How do you make Seeq’s value resonate with an operator, a technical leader, and a business executive simultaneously?
At the center of our story is a simple idea: Seeq amplifies human expertise with industrial intelligence so teams can turn insights into action. From there, we tailor the message to who we’re speaking to. For operators, it’s about making work easier and decisions faster. For technical leaders, it’s about access, scalability, and trust. For business executives, it’s about measurable outcomes, like better uptime, stronger productivity, improved reliability, and more sustainable operations.
The key is not to oversimplify, but to stay concrete. Industrial buyers are pragmatic. They want to know what changes in their day-to-day work, and they also want to understand the enterprise impact. Our job is to bridge those two levels clearly and credibly.
What are you watching most closely right now: a change in industrial technology, buyer behavior, the competitive landscape, or something else entirely?
I’m watching the intersection of all three, but especially buyer behavior. AI has changed expectations dramatically, and buyers are more aware than ever of what’s possible. At the same time, they’re also more cautious about what they can trust and what will actually work in complex industrial environments. That tension is shaping how companies evaluate vendors, how quickly they move, and what they expect from a partner.I’m also watching how the market defines value. In industrial software, organizations that set the pace for industry adoption don’t need a loud AI story, they need to actually demonstrate that their technology preserves expertise, improves outcomes, and scales in a way that feels practical and credible.

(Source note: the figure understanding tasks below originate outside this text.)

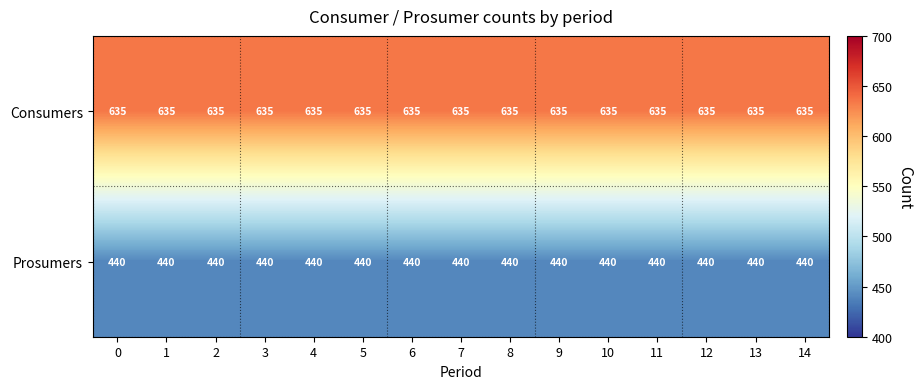

Rank the series by their average value, from lowest to highest.

Prosumers, Consumers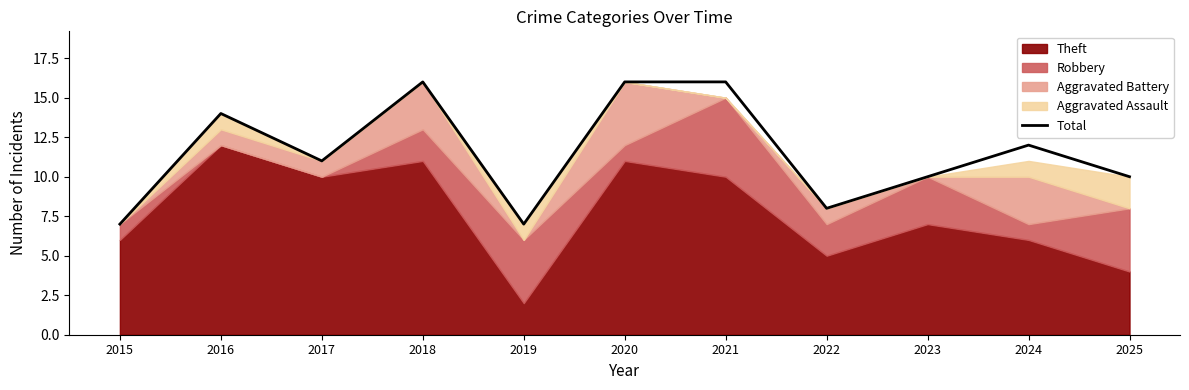

Rank the categories by value from highest to lowest.

2018, 2020, 2021, 2016, 2024, 2017, 2023, 2025, 2022, 2015, 2019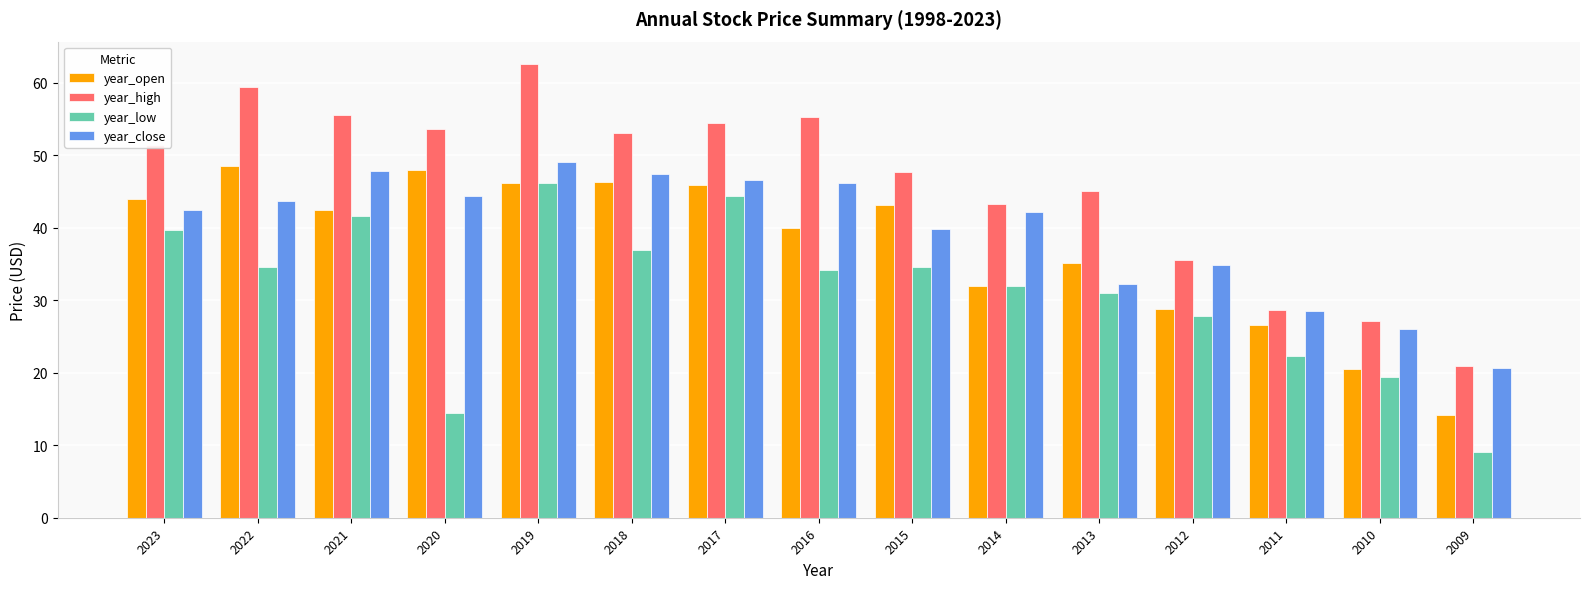

What is the sum of the year_open values at 2012 and 2009?

42.9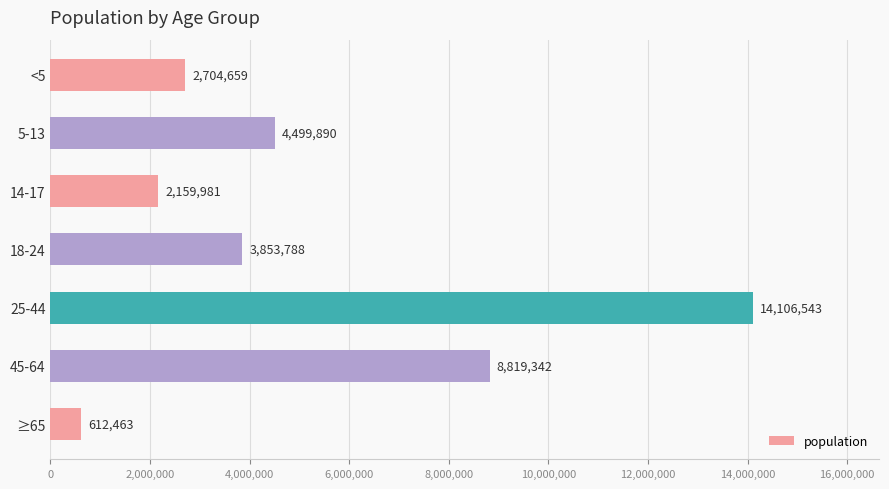

Approximately how many times larger is the value at 5-13 compared to 25-44?

0.3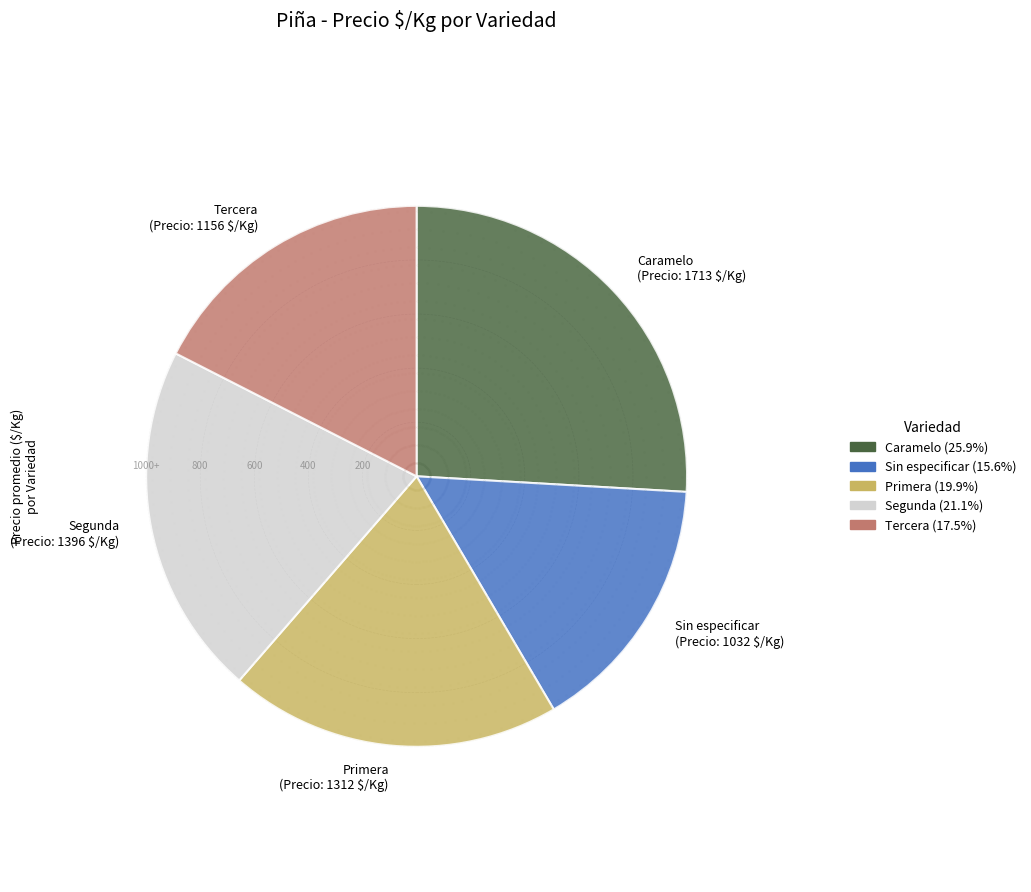

Is it true that Primera is 20% of the pie?

True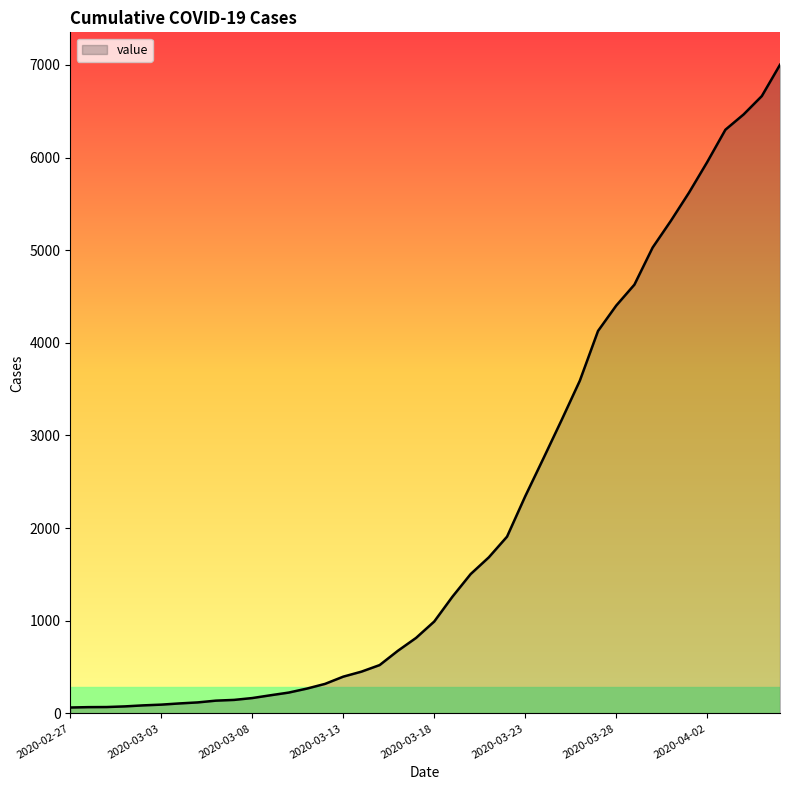

What is the minimum value shown in the chart?

64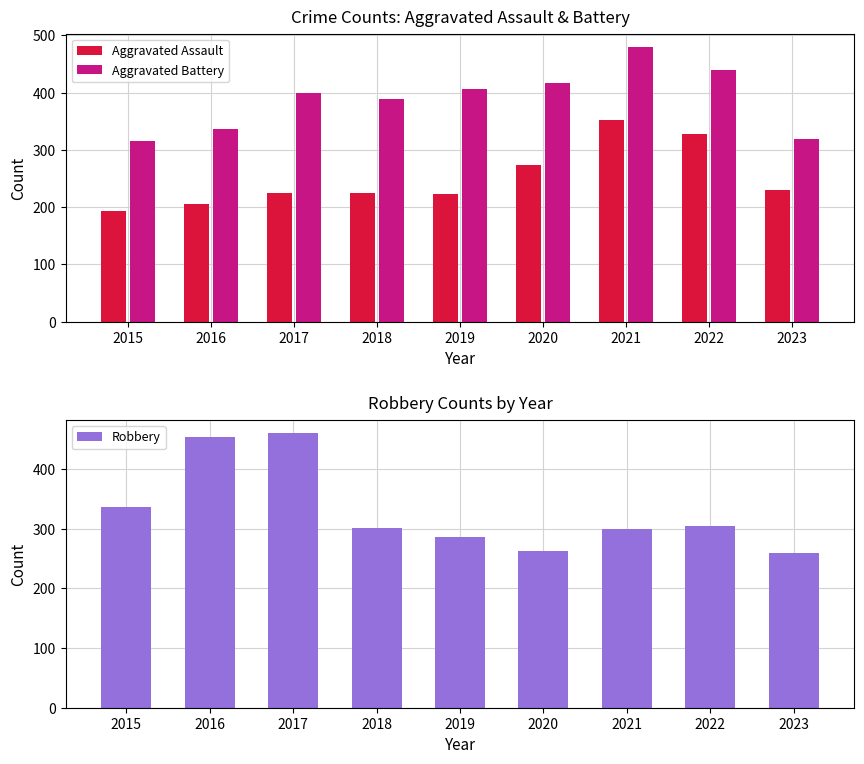

Does the chart contain stacked bars?

No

That’s where differentiation will matter most.
When you look five years ahead, what would have to change in industrial organizations for you to say, “Seeq didn’t just participate in this transformation; we helped redefine it”?
Looking ahead, I’d want to see industrial organizations using AI and analytics in a way that is fully embedded in how decisions get made, not as a side project, but as part of their operating model. If organizations are capturing institutional knowledge, scaling it across teams and sites, filling critical gaps in their existing workforce and workers’ knowledge, and helping people make faster, better, more confident decisions because of it, then I’d say we helped redefine the model.
For me, that transformation is really about human and machine working together more effectively. If Seeq helps industrial teams preserve expertise, apply it at scale, and free people up to focus on higher-value work, then that’s a meaningful legacy. That’s when technology stops being just a tool and starts changing how the industry operates.